Passage shown START

A first-time trip on an international flight can be exciting and create anxiety at the same time. Yet, millions of passengers fly daily on thousands of planes, many of them on international flights. The key to enjoying an international flight is doing your homework before driving to the airport. In other words, be prepared. Know what to pack as well as what to leave behind. And know what documents to have on you, ready to show when requested.
International flights are those that cross over the borders of different countries. An international flight may be a long flight from Orlando, Florida to Tokyo, Japan, or a quick jaunt from Boston's Logan Airport to Jean Lesage International Airport in Quebec, Canada.

Passage shown END
Data for review START

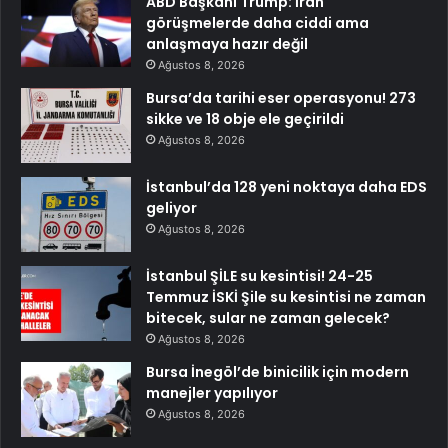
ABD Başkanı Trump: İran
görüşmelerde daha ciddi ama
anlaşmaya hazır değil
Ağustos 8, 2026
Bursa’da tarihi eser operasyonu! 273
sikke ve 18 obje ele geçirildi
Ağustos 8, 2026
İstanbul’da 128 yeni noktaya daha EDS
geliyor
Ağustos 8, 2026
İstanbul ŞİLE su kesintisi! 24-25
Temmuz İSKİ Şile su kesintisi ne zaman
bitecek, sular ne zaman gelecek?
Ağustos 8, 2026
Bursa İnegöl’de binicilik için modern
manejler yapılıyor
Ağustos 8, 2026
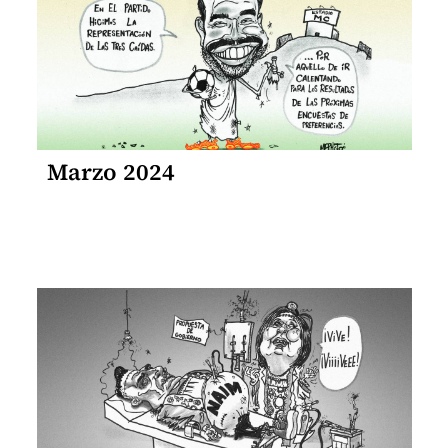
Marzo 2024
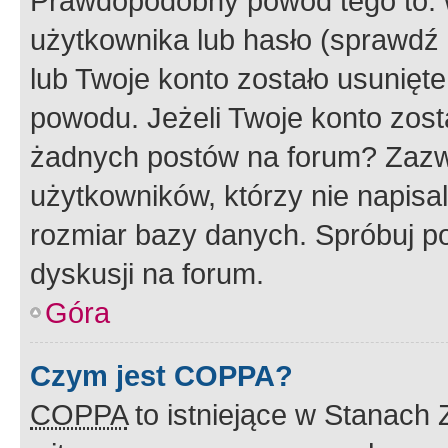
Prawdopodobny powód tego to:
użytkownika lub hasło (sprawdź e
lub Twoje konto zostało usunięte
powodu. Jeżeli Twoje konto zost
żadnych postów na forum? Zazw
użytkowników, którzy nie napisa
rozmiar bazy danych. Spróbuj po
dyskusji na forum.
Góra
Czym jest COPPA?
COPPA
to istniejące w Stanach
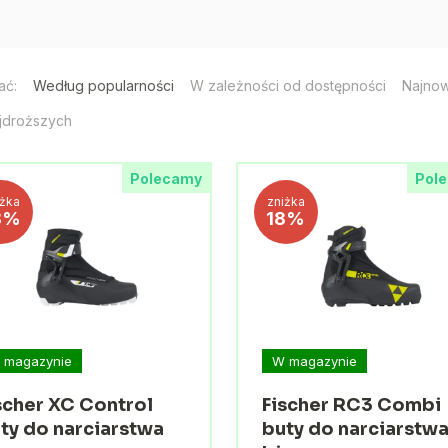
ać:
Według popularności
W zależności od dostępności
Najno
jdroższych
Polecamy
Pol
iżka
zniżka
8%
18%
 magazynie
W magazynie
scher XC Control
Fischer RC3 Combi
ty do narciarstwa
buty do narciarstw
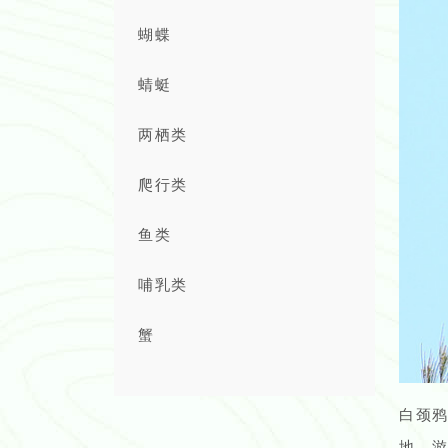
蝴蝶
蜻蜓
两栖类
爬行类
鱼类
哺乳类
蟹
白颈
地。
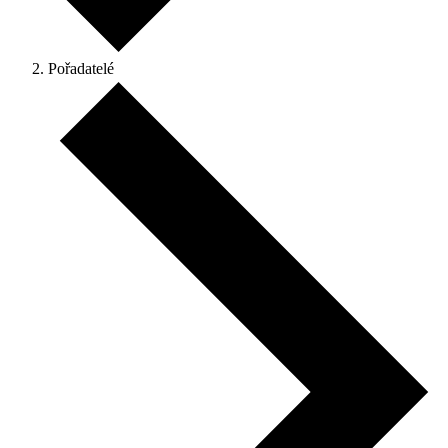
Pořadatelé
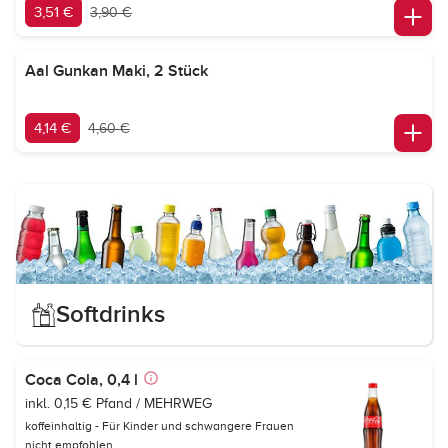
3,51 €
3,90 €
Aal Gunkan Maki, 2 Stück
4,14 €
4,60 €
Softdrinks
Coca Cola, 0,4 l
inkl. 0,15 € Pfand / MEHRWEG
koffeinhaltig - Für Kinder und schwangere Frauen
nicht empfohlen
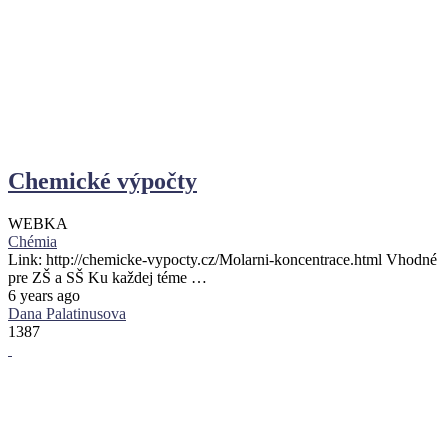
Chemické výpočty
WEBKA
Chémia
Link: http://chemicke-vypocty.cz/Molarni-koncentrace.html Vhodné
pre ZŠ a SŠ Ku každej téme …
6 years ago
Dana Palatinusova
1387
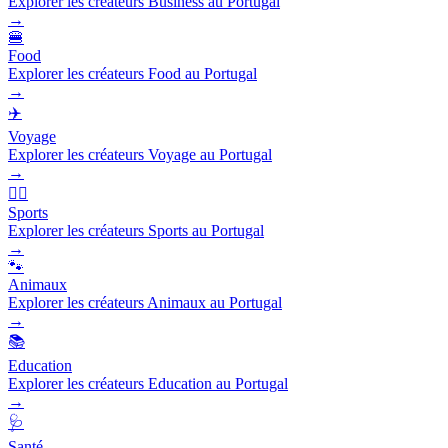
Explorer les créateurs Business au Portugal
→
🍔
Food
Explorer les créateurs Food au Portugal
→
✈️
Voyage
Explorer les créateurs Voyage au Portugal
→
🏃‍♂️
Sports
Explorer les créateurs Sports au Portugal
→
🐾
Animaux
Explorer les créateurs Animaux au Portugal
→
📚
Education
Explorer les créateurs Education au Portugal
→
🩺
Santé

Data for review END
Data for review START

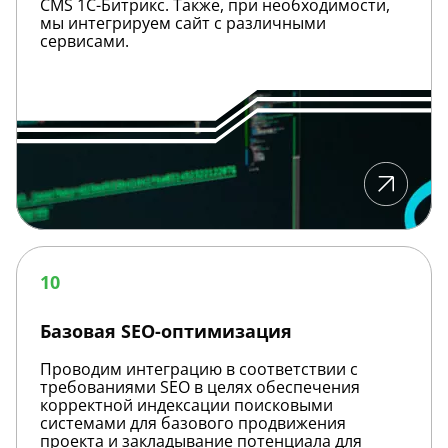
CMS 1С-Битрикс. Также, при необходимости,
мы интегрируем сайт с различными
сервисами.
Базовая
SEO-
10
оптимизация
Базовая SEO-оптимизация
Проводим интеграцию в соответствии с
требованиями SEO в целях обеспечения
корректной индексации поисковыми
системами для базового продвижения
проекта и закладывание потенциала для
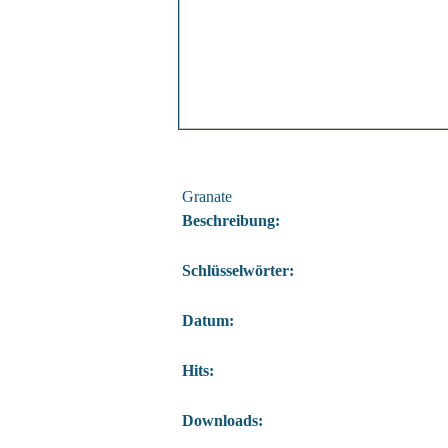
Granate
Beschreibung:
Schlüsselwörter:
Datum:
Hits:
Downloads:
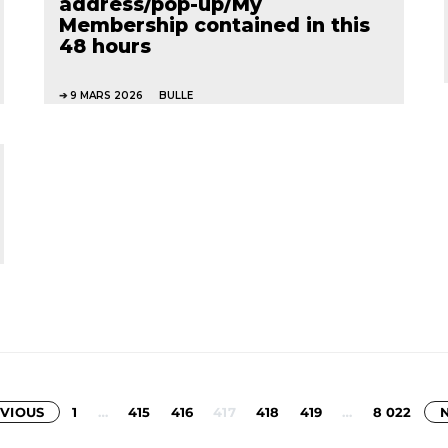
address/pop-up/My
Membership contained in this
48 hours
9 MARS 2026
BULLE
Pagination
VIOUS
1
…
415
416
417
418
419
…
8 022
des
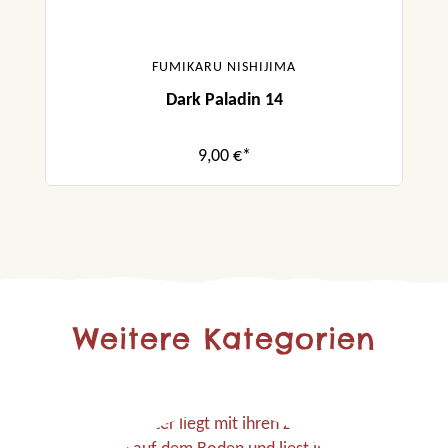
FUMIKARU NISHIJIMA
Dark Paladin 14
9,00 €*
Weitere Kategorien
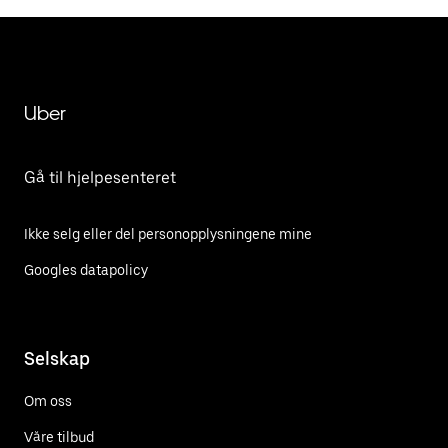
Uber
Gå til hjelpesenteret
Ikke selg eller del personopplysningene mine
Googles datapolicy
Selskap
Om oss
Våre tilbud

Data for review END

**Work task**
In the passage about international flights, rewrite the part from "International flights are" up to and including "in Quebec, Canada.", putting "trip" in place of "jaunt".

**Reply**
International flights are those that cross over the borders of different countries. An international flight may be a long flight from Orlando, Florida to Tokyo, Japan, or a quick trip from Boston's Logan Airport to Jean Lesage International Airport in Quebec, Canada.